AIM OF THE EXERCISE. Please copy out all of the rows below, substituting "vernacular name" for every "common name" and keeping everything else the same.

(Dataset entries)
-=-=-

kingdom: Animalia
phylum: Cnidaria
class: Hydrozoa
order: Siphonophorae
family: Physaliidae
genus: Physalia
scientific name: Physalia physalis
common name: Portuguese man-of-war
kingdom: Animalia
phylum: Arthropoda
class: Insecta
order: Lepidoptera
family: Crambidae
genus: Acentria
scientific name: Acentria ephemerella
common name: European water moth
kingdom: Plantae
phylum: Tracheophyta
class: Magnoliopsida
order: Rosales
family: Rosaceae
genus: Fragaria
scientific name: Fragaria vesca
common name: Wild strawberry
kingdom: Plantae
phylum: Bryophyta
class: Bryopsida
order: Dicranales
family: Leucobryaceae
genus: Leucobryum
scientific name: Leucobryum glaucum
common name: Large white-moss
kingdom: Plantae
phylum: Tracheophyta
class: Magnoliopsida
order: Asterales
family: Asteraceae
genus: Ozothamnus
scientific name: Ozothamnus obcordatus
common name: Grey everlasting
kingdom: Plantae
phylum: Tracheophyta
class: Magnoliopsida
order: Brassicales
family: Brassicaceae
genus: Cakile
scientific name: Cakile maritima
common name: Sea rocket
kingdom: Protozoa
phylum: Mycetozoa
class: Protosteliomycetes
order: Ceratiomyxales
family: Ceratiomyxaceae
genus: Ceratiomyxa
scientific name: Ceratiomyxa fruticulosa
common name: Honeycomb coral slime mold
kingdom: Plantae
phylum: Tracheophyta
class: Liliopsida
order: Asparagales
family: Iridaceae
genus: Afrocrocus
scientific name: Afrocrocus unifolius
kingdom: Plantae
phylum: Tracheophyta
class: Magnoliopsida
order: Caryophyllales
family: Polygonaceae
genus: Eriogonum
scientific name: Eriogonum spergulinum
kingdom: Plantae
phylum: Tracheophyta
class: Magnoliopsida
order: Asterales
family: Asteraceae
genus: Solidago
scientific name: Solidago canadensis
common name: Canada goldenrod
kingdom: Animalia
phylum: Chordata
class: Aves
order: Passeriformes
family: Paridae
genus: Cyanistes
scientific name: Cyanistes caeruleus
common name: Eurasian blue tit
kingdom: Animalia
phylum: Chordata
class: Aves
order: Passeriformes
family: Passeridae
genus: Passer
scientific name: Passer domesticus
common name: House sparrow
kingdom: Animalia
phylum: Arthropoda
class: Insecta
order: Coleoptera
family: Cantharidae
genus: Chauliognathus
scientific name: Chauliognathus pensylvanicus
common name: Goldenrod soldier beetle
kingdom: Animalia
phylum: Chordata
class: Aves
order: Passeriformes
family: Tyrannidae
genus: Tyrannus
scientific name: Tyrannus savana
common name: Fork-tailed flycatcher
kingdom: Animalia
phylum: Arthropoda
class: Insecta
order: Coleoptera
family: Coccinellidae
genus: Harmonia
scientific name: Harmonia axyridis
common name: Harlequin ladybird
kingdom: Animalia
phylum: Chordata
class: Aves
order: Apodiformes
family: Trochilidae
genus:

-=-=-

FULL SOLUTION.
kingdom: Animalia
phylum: Cnidaria
class: Hydrozoa
order: Siphonophorae
family: Physaliidae
genus: Physalia
scientific name: Physalia physalis
vernacular name: Portuguese man-of-war
kingdom: Animalia
phylum: Arthropoda
class: Insecta
order: Lepidoptera
family: Crambidae
genus: Acentria
scientific name: Acentria ephemerella
vernacular name: European water moth
kingdom: Plantae
phylum: Tracheophyta
class: Magnoliopsida
order: Rosales
family: Rosaceae
genus: Fragaria
scientific name: Fragaria vesca
vernacular name: Wild strawberry
kingdom: Plantae
phylum: Bryophyta
class: Bryopsida
order: Dicranales
family: Leucobryaceae
genus: Leucobryum
scientific name: Leucobryum glaucum
vernacular name: Large white-moss
kingdom: Plantae
phylum: Tracheophyta
class: Magnoliopsida
order: Asterales
family: Asteraceae
genus: Ozothamnus
scientific name: Ozothamnus obcordatus
vernacular name: Grey everlasting
kingdom: Plantae
phylum: Tracheophyta
class: Magnoliopsida
order: Brassicales
family: Brassicaceae
genus: Cakile
scientific name: Cakile maritima
vernacular name: Sea rocket
kingdom: Protozoa
phylum: Mycetozoa
class: Protosteliomycetes
order: Ceratiomyxales
family: Ceratiomyxaceae
genus: Ceratiomyxa
scientific name: Ceratiomyxa fruticulosa
vernacular name: Honeycomb coral slime mold
kingdom: Plantae
phylum: Tracheophyta
class: Liliopsida
order: Asparagales
family: Iridaceae
genus: Afrocrocus
scientific name: Afrocrocus unifolius
kingdom: Plantae
phylum: Tracheophyta
class: Magnoliopsida
order: Caryophyllales
family: Polygonaceae
genus: Eriogonum
scientific name: Eriogonum spergulinum
kingdom: Plantae
phylum: Tracheophyta
class: Magnoliopsida
order: Asterales
family: Asteraceae
genus: Solidago
scientific name: Solidago canadensis
vernacular name: Canada goldenrod
kingdom: Animalia
phylum: Chordata
class: Aves
order: Passeriformes
family: Paridae
genus: Cyanistes
scientific name: Cyanistes caeruleus
vernacular name: Eurasian blue tit
kingdom: Animalia
phylum: Chordata
class: Aves
order: Passeriformes
family: Passeridae
genus: Passer
scientific name: Passer domesticus
vernacular name: House sparrow
kingdom: Animalia
phylum: Arthropoda
class: Insecta
order: Coleoptera
family: Cantharidae
genus: Chauliognathus
scientific name: Chauliognathus pensylvanicus
vernacular name: Goldenrod soldier beetle
kingdom: Animalia
phylum: Chordata
class: Aves
order: Passeriformes
family: Tyrannidae
genus: Tyrannus
scientific name: Tyrannus savana
vernacular name: Fork-tailed flycatcher
kingdom: Animalia
phylum: Arthropoda
class: Insecta
order: Coleoptera
family: Coccinellidae
genus: Harmonia
scientific name: Harmonia axyridis
vernacular name: Harlequin ladybird
kingdom: Animalia
phylum: Chordata
class: Aves
order: Apodiformes
family: Trochilidae
genus:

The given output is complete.